=== Study text ===
Between 2012 and 2017, Saffarinia served as HUD-OIG's Assistant Inspector General for Information Technology, and later as the Assistant Inspector General for Management and Technology. Saffarinia was part of the Senior Executive Service ("SES"), a class of top-ranking officials and managers within the federal government's civil service. Because of his seniority and rank as an SES official, Saffarinia was required to file Forms 278 annually.
As part of his duties within HUD-OIG, Saffarinia oversaw HUD-OIG's selection of an IT Services contractor. The IT contract is the largest contract HUD-OIG has, with typical terms running five to seven years and totaling between 20 to 30 million dollars. Prior to Saffarinia's arrival at HUD-OIG, STG Incorporated ("STG") had provided HUD-OIG with IT services for about a year under a short-term "bridge" contract, a form of contract the agency uses to maintain IT support in between its award of longer-term contracts. STG had also submitted a bid to serve the agency under a longer-term contract and, at least inside the agency, STG had been identified as the likely winner of the long-term contract. However, when Saffarinia assumed leadership of the operation in early 2012, he cancelled the pending contract award to STG. Following the cancellation, a vice president at STG contacted Saffarinia to discuss how STG could best serve HUD-OIG's IT, both in its current bridge contract and moving forward. In a meeting with STG officers, Saffarinia suggested that the company consider subcontracting with Orchid Technologies ("Orchid"), a company owned by Saffarinia's friend, Hadi Rezazad. Saffarinia never explained why he recommended Orchid, nor did he reveal his personal or financial relationship with Rezazad. Pursuant to Saffarinia's advice, STG arranged for Orchid to become one of its subcontractors even though STG officers had never previously heard of the company. STG, partnering with Orchid, then won the HUD-OIG IT contract.
STG's contract was cancelled and reopened for bids a little more than a year later. In this round of solicitations, Orchid partnered with a different company and won HUD-OIG's contract, which was valued at 17 million dollars. STG subsequently filed a bid protest. Over the next year, STG's protest resulted in "multiple corrective actions," in which HUD-OIG "acknowledge[d]" problems in the contracting process and attempted to correct them. Joint Appendix ("J.A.") 1074. STG ultimately alleged that Saffarinia had steered contracts to Orchid because of his relationship with Rezazad. Around the same time, Saffarinia was also accused of workplace misconduct and favoritism towards certain employees.
=== Information supplied ===
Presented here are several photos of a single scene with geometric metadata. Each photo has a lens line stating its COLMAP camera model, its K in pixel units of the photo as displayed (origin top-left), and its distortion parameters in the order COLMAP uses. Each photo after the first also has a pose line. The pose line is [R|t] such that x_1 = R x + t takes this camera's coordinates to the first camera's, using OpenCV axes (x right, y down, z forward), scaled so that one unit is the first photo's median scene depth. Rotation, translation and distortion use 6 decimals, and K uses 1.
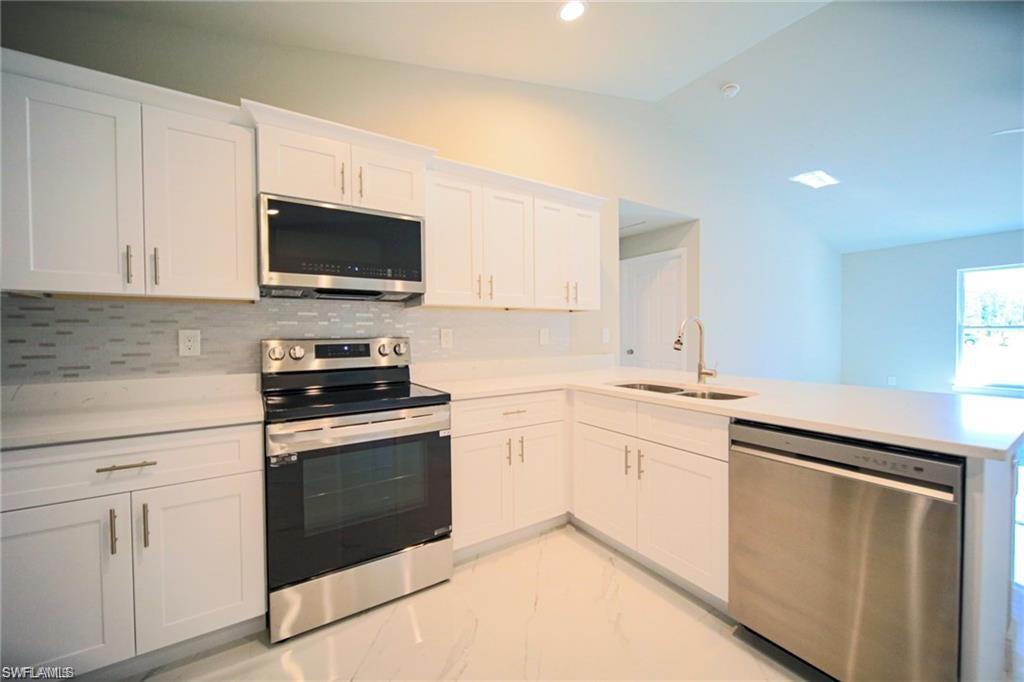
===
--- To do ---
Write out the HUD-OIG contract text word for word, everything from "Between 2012 and" down to "Forms 278 annually.".

--- Task answer ---
Between 2012 and 2017, Saffarinia served as HUD-OIG's Assistant Inspector General for Information Technology, and later as the Assistant Inspector General for Management and Technology. Saffarinia was part of the Senior Executive Service ("SES"), a class of top-ranking officials and managers within the federal government's civil service. Because of his seniority and rank as an SES official, Saffarinia was required to file Forms 278 annually.